TASK INSTRUCTIONS: The listing beneath should be written out in full, exactly as shown.

PROVIDED INFORMATION:
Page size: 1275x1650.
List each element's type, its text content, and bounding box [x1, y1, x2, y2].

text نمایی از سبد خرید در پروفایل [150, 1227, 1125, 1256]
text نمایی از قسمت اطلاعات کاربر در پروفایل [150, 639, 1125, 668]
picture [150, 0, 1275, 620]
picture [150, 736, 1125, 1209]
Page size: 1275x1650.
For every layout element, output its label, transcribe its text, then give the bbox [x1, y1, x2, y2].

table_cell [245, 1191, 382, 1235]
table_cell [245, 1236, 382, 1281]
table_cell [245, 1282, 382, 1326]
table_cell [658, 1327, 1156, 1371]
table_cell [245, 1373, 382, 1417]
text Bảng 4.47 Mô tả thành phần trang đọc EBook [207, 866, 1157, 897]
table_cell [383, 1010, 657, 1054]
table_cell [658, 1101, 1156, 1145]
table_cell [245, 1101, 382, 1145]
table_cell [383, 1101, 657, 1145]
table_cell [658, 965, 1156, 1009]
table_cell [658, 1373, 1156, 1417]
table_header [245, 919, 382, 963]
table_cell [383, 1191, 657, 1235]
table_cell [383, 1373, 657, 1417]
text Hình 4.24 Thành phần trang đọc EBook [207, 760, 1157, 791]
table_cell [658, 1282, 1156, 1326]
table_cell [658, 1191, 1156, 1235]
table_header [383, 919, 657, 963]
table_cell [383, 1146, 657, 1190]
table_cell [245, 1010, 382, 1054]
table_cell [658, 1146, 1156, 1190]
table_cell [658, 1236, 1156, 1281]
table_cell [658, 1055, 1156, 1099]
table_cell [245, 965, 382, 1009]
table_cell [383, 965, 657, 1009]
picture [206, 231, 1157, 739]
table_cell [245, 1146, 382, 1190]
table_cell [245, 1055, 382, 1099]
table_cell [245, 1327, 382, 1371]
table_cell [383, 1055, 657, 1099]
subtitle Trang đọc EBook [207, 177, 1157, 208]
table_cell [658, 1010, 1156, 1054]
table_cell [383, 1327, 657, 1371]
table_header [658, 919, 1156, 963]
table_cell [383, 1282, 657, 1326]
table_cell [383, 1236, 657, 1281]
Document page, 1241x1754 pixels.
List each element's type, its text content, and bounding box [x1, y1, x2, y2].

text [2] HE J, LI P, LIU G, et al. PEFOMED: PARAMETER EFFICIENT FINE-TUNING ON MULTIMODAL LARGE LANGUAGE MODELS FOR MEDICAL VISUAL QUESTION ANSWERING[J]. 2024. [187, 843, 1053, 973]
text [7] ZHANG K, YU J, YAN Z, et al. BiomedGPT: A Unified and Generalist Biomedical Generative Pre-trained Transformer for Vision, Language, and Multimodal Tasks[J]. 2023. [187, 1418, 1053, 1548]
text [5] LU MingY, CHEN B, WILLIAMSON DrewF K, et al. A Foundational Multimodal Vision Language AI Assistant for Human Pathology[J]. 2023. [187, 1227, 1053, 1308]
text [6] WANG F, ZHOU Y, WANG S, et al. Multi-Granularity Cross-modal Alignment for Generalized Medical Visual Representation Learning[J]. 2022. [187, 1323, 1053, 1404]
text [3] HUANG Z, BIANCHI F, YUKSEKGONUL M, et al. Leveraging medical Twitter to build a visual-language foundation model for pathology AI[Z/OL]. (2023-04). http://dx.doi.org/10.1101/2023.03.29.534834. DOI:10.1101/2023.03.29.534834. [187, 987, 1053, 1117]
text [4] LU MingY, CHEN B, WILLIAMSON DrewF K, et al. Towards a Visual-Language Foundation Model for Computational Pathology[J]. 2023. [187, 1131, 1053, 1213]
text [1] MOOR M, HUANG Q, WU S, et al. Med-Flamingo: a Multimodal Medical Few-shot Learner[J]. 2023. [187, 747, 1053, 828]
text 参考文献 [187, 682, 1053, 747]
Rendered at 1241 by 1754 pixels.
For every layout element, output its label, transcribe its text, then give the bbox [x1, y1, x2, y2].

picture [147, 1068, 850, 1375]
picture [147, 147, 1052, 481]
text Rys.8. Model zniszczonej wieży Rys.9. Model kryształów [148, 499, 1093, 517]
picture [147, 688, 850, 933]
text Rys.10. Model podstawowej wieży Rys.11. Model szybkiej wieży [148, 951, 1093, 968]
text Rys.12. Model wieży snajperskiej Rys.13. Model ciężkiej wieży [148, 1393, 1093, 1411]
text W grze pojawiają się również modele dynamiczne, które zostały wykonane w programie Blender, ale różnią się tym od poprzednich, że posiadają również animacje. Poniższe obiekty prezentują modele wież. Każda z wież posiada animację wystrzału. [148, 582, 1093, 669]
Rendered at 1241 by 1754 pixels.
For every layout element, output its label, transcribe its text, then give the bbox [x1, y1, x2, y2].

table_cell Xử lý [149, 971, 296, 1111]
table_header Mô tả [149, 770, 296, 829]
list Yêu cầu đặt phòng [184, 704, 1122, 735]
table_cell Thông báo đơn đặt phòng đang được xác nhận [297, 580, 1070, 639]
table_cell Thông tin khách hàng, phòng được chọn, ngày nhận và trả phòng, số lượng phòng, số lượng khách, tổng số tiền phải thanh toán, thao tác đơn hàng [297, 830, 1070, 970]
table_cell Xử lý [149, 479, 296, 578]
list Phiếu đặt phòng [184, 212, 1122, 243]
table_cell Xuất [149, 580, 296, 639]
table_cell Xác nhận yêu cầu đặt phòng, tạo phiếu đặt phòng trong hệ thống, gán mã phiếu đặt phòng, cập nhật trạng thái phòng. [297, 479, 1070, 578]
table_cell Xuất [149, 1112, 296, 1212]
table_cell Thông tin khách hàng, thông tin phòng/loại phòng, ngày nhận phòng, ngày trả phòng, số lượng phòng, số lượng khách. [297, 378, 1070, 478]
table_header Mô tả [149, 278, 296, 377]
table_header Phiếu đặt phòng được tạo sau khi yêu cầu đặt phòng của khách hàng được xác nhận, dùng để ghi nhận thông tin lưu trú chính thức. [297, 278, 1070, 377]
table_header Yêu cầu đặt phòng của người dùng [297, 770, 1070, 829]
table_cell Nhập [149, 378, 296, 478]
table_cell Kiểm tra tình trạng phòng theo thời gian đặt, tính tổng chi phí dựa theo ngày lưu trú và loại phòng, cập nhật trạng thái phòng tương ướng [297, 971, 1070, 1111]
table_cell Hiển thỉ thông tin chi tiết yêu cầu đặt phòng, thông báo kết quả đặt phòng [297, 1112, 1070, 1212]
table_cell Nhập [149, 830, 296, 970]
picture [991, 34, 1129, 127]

OUTPUT:
Page size: 1275x1650.
List each element's type, its text content, and bounding box [x1, y1, x2, y2].

text نمایی از سبد خرید در پروفایل [150, 1227, 1125, 1256]
text نمایی از قسمت اطلاعات کاربر در پروفایل [150, 639, 1125, 668]
picture [150, 0, 1275, 620]
picture [150, 736, 1125, 1209]
Page size: 1275x1650.
For every layout element, output its label, transcribe its text, then give the bbox [x1, y1, x2, y2].

table_cell [245, 1191, 382, 1235]
table_cell [245, 1236, 382, 1281]
table_cell [245, 1282, 382, 1326]
table_cell [658, 1327, 1156, 1371]
table_cell [245, 1373, 382, 1417]
text Bảng 4.47 Mô tả thành phần trang đọc EBook [207, 866, 1157, 897]
table_cell [383, 1010, 657, 1054]
table_cell [658, 1101, 1156, 1145]
table_cell [245, 1101, 382, 1145]
table_cell [383, 1101, 657, 1145]
table_cell [658, 965, 1156, 1009]
table_cell [658, 1373, 1156, 1417]
table_header [245, 919, 382, 963]
table_cell [383, 1191, 657, 1235]
table_cell [383, 1373, 657, 1417]
text Hình 4.24 Thành phần trang đọc EBook [207, 760, 1157, 791]
table_cell [658, 1282, 1156, 1326]
table_cell [658, 1191, 1156, 1235]
table_header [383, 919, 657, 963]
table_cell [383, 1146, 657, 1190]
table_cell [245, 1010, 382, 1054]
table_cell [658, 1146, 1156, 1190]
table_cell [658, 1236, 1156, 1281]
table_cell [658, 1055, 1156, 1099]
table_cell [245, 965, 382, 1009]
table_cell [383, 965, 657, 1009]
picture [206, 231, 1157, 739]
table_cell [245, 1146, 382, 1190]
table_cell [245, 1055, 382, 1099]
table_cell [245, 1327, 382, 1371]
table_cell [383, 1055, 657, 1099]
subtitle Trang đọc EBook [207, 177, 1157, 208]
table_cell [658, 1010, 1156, 1054]
table_cell [383, 1327, 657, 1371]
table_header [658, 919, 1156, 963]
table_cell [383, 1282, 657, 1326]
table_cell [383, 1236, 657, 1281]
Document page, 1241x1754 pixels.
List each element's type, its text content, and bounding box [x1, y1, x2, y2].

text [2] HE J, LI P, LIU G, et al. PEFOMED: PARAMETER EFFICIENT FINE-TUNING ON MULTIMODAL LARGE LANGUAGE MODELS FOR MEDICAL VISUAL QUESTION ANSWERING[J]. 2024. [187, 843, 1053, 973]
text [7] ZHANG K, YU J, YAN Z, et al. BiomedGPT: A Unified and Generalist Biomedical Generative Pre-trained Transformer for Vision, Language, and Multimodal Tasks[J]. 2023. [187, 1418, 1053, 1548]
text [5] LU MingY, CHEN B, WILLIAMSON DrewF K, et al. A Foundational Multimodal Vision Language AI Assistant for Human Pathology[J]. 2023. [187, 1227, 1053, 1308]
text [6] WANG F, ZHOU Y, WANG S, et al. Multi-Granularity Cross-modal Alignment for Generalized Medical Visual Representation Learning[J]. 2022. [187, 1323, 1053, 1404]
text [3] HUANG Z, BIANCHI F, YUKSEKGONUL M, et al. Leveraging medical Twitter to build a visual-language foundation model for pathology AI[Z/OL]. (2023-04). http://dx.doi.org/10.1101/2023.03.29.534834. DOI:10.1101/2023.03.29.534834. [187, 987, 1053, 1117]
text [4] LU MingY, CHEN B, WILLIAMSON DrewF K, et al. Towards a Visual-Language Foundation Model for Computational Pathology[J]. 2023. [187, 1131, 1053, 1213]
text [1] MOOR M, HUANG Q, WU S, et al. Med-Flamingo: a Multimodal Medical Few-shot Learner[J]. 2023. [187, 747, 1053, 828]
text 参考文献 [187, 682, 1053, 747]
Rendered at 1241 by 1754 pixels.
For every layout element, output its label, transcribe its text, then give the bbox [x1, y1, x2, y2].

picture [147, 1068, 850, 1375]
picture [147, 147, 1052, 481]
text Rys.8. Model zniszczonej wieży Rys.9. Model kryształów [148, 499, 1093, 517]
picture [147, 688, 850, 933]
text Rys.10. Model podstawowej wieży Rys.11. Model szybkiej wieży [148, 951, 1093, 968]
text Rys.12. Model wieży snajperskiej Rys.13. Model ciężkiej wieży [148, 1393, 1093, 1411]
text W grze pojawiają się również modele dynamiczne, które zostały wykonane w programie Blender, ale różnią się tym od poprzednich, że posiadają również animacje. Poniższe obiekty prezentują modele wież. Każda z wież posiada animację wystrzału. [148, 582, 1093, 669]
Rendered at 1241 by 1754 pixels.
For every layout element, output its label, transcribe its text, then give the bbox [x1, y1, x2, y2].

table_cell Xử lý [149, 971, 296, 1111]
table_header Mô tả [149, 770, 296, 829]
list Yêu cầu đặt phòng [184, 704, 1122, 735]
table_cell Thông báo đơn đặt phòng đang được xác nhận [297, 580, 1070, 639]
table_cell Thông tin khách hàng, phòng được chọn, ngày nhận và trả phòng, số lượng phòng, số lượng khách, tổng số tiền phải thanh toán, thao tác đơn hàng [297, 830, 1070, 970]
table_cell Xử lý [149, 479, 296, 578]
list Phiếu đặt phòng [184, 212, 1122, 243]
table_cell Xuất [149, 580, 296, 639]
table_cell Xác nhận yêu cầu đặt phòng, tạo phiếu đặt phòng trong hệ thống, gán mã phiếu đặt phòng, cập nhật trạng thái phòng. [297, 479, 1070, 578]
table_cell Xuất [149, 1112, 296, 1212]
table_cell Thông tin khách hàng, thông tin phòng/loại phòng, ngày nhận phòng, ngày trả phòng, số lượng phòng, số lượng khách. [297, 378, 1070, 478]
table_header Mô tả [149, 278, 296, 377]
table_header Phiếu đặt phòng được tạo sau khi yêu cầu đặt phòng của khách hàng được xác nhận, dùng để ghi nhận thông tin lưu trú chính thức. [297, 278, 1070, 377]
table_header Yêu cầu đặt phòng của người dùng [297, 770, 1070, 829]
table_cell Nhập [149, 378, 296, 478]
table_cell Kiểm tra tình trạng phòng theo thời gian đặt, tính tổng chi phí dựa theo ngày lưu trú và loại phòng, cập nhật trạng thái phòng tương ướng [297, 971, 1070, 1111]
table_cell Hiển thỉ thông tin chi tiết yêu cầu đặt phòng, thông báo kết quả đặt phòng [297, 1112, 1070, 1212]
table_cell Nhập [149, 830, 296, 970]
picture [991, 34, 1129, 127]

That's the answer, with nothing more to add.